Aim of the exercise:
Decide whether each statement below agrees with the album review. Answer yes or no for each, and quote the words of the review that decide it.
1. Assume Form is James Blake's fourth album.
2. The album opens with "Lullaby For My Insomniac."
3. The review describes "Barefoot in the Park" as chalky and sweet.

Supplied text:
····················

If you could hold it in your hands, would you keep it? Where would be safe enough? A locked drawer in a living room desk? A shed in the corner of your parents’ yard in Jersey? Would you bury it in the ground?

The trick is that you can’t hold it in your hands, can’t raise it up to your eyes and scrutinize it rationally, reasonably. All you have is hot choler and kisses, moments of oversaturated sensations. It’s hard to nail down. Why would you want to nail it down? How dare you assume form.

“Doesn’t it get you started?”
Assume Form, the fourth album from James Blake, cradles it in baubles and coos, honeys and hums. The love affair is the hearth that forms the center. Relation to another informs every inch of falsetto, every air’s intake and proclamation of devotion. It even starts with a thesis: “I will assume form/ I’ll leave the ether.”

The ether will always be there, and we’ll always be in it, and Assume Form promises formation and corporeality in spite/light of it. Even amid the title track’s spinning clicks of samples and disembodied piano lines, this is James Blake’s art of location and echoes attached to attachment: “I hope this is the first day/ That I connect motion to feeling.” Between location and our relation to it is whether we feel settled or restless. Blake sees the shadow inherent in the waiting and the wanting (“It feels like a thousand pounds of weight holding your body down in a pool of water, barely reaching your chin”) and also the irises of his beloved and commits to singing joy. It’s frequently exhilarating. At its end, it renders the fat of want as hot fire, not for combustion but for simple warmth; a thigh’s rest on a thigh, the smooth scrape of a fingerprint across a cheek. In the sweet rock of “Lullaby For My Insomniac,” you swear you could chew it and form yourself anew in its glow. If you told me it was Blake’s most stunning composition, would I dare arguing you?

“Doesn’t it make you happier?”
Between “Assume Form” and “Lullaby For My Insomniac” is the arc itself, the doubling and redoubling down on a mode of production that sets Assume Form apart from its predecessors, not always in a good way. “Mile High” and “Tell Them” are songs Blake might have produced for a collaborator (Travis Scott and Moses Sumney, maybe). They’re joyful and catchy. I hum “Tell Them” when I walk my dog in the snow and Metro Boomin’s leery traps ease into something a body would lob against leaving the bedcovers: “Heart, tell ‘em what you came for.” It’s catching but it’s distracted, or at least purposefully buried in conjuring accessibility. “Barefoot in the Park” is more conversation heart, chalky and sweet. It melds Rosalía’s just-so alto and Blake’s always, always affecting croon and sometimes I don’t notice where it ends and “Can’t Believe the Way We Flow” starts. Assume Form, at its center, feels like genre gloop spread over toast: good but too-easily digested. Sometimes it cloys. Sometimes it gets you through the day.

“Doesn’t it feel more natural?”

····················

Saved data entries:
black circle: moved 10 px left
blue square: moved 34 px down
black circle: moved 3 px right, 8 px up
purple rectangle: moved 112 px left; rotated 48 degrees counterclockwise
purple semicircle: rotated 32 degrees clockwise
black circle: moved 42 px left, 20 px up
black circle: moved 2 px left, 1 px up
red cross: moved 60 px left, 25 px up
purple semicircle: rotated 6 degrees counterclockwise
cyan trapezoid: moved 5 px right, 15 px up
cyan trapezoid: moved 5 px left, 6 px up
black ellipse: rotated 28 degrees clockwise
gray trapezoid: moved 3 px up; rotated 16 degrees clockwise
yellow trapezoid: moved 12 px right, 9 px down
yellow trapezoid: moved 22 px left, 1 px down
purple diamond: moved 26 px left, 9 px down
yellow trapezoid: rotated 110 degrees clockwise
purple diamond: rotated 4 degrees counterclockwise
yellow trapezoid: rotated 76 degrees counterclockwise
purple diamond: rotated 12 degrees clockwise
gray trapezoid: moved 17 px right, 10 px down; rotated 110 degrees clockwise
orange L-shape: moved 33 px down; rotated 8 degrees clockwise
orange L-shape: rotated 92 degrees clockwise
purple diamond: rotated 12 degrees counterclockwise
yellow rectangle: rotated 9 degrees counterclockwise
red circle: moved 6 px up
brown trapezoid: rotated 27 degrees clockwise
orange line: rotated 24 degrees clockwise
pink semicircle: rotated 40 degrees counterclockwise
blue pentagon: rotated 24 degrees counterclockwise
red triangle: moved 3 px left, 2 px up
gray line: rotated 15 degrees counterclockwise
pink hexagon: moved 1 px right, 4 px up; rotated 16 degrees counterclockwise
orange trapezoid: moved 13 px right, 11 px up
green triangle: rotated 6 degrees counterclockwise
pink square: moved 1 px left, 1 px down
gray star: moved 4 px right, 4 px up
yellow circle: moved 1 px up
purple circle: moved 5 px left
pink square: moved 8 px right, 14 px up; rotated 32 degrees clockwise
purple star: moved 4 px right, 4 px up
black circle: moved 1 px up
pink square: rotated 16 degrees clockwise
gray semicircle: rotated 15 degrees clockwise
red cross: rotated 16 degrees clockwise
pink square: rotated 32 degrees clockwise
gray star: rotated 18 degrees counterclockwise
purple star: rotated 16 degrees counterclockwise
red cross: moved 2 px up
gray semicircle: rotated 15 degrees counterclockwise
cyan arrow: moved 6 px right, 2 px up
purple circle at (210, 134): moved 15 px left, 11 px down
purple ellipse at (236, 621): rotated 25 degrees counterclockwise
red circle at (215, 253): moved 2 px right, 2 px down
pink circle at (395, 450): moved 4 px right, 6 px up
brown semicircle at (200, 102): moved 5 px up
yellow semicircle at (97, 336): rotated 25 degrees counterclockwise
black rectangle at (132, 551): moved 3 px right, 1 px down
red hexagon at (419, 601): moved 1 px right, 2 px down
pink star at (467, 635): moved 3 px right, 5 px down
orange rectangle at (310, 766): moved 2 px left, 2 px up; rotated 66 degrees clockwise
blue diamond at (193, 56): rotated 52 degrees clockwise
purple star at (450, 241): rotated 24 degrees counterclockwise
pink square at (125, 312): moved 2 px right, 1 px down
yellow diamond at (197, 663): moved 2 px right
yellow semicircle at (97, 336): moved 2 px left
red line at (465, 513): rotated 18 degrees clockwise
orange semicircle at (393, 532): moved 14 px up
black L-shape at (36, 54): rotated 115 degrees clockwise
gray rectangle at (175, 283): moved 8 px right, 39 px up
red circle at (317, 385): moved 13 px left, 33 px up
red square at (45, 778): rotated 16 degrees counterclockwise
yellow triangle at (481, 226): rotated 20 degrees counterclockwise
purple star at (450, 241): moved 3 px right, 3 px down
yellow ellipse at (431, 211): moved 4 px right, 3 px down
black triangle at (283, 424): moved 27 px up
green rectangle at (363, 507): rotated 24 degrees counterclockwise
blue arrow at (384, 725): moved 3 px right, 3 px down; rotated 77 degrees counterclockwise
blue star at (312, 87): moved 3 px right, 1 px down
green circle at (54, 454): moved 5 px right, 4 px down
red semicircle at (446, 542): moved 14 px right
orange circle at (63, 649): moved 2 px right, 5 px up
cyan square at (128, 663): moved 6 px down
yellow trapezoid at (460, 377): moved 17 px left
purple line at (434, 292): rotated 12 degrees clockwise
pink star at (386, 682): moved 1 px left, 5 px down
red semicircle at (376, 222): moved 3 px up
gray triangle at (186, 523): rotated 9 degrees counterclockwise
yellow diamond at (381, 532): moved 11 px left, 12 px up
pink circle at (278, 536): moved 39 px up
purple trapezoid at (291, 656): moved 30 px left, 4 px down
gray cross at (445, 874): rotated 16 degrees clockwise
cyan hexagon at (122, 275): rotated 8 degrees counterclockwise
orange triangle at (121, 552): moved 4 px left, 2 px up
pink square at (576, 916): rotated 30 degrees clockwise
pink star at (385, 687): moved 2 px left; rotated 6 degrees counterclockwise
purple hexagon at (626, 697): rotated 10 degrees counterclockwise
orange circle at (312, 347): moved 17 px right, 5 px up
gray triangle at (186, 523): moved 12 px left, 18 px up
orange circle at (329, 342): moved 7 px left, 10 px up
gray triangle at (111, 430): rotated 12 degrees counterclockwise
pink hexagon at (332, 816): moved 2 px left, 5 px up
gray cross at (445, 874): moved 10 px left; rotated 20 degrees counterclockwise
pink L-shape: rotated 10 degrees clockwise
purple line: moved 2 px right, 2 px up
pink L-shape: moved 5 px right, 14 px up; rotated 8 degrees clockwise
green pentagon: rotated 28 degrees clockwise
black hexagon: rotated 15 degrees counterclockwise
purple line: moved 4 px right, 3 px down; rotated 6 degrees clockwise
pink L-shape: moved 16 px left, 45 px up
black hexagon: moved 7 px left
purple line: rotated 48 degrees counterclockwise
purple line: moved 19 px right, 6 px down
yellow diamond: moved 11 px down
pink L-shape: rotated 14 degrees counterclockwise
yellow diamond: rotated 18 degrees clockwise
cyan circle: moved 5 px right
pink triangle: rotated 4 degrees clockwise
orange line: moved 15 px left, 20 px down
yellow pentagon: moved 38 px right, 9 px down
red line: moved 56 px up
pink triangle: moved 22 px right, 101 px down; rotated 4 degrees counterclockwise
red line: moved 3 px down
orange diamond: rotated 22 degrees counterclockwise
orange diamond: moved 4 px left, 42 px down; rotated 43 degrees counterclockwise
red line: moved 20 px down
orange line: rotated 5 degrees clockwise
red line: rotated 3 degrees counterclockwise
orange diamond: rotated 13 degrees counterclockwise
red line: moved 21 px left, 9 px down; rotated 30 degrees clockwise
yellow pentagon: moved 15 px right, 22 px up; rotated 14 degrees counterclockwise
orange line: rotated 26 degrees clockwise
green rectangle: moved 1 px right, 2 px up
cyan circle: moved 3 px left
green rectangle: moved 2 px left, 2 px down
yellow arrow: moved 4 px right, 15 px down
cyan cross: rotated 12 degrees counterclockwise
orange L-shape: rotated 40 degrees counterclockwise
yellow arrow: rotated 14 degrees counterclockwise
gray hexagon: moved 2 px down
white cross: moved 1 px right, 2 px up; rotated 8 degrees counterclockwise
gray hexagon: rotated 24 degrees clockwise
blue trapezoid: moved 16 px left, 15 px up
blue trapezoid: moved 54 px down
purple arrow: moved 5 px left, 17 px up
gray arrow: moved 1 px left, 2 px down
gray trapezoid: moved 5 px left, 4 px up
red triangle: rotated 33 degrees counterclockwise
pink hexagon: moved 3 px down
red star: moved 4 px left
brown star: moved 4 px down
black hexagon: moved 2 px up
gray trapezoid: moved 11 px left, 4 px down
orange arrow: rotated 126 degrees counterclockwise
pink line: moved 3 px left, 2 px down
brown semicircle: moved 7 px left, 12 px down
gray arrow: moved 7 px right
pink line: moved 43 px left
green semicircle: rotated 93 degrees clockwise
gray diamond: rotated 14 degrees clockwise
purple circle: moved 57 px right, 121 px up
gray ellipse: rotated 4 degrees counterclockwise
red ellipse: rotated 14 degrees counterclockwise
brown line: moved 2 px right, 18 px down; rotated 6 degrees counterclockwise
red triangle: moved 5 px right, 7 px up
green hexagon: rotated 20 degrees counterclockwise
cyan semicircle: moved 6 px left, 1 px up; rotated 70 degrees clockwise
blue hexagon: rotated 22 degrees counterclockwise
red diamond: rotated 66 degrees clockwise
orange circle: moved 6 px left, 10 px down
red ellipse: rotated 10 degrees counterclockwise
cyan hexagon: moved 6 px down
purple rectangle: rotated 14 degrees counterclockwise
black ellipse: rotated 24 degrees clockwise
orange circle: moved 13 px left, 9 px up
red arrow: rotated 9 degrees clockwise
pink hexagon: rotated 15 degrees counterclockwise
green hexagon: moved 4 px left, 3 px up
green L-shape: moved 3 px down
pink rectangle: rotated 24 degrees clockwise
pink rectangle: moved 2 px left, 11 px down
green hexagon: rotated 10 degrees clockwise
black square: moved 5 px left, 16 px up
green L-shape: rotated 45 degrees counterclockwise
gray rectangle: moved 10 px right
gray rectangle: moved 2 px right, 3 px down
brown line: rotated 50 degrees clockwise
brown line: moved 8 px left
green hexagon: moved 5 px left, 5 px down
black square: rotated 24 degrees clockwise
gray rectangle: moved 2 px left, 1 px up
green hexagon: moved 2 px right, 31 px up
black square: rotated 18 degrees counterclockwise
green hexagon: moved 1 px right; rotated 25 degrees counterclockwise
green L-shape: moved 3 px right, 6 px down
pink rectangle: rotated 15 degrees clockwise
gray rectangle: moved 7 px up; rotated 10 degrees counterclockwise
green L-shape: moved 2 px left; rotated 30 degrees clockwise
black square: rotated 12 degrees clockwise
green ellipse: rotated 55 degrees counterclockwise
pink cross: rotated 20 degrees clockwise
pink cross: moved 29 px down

····················

Correct result:
1. Yes: "Assume Form, the fourth album from James Blake"
2. No: "It even starts with a thesis: “I will assume form/ I’ll leave the ether.”"
3. Yes: "“Barefoot in the Park” is more conversation heart, chalky and sweet."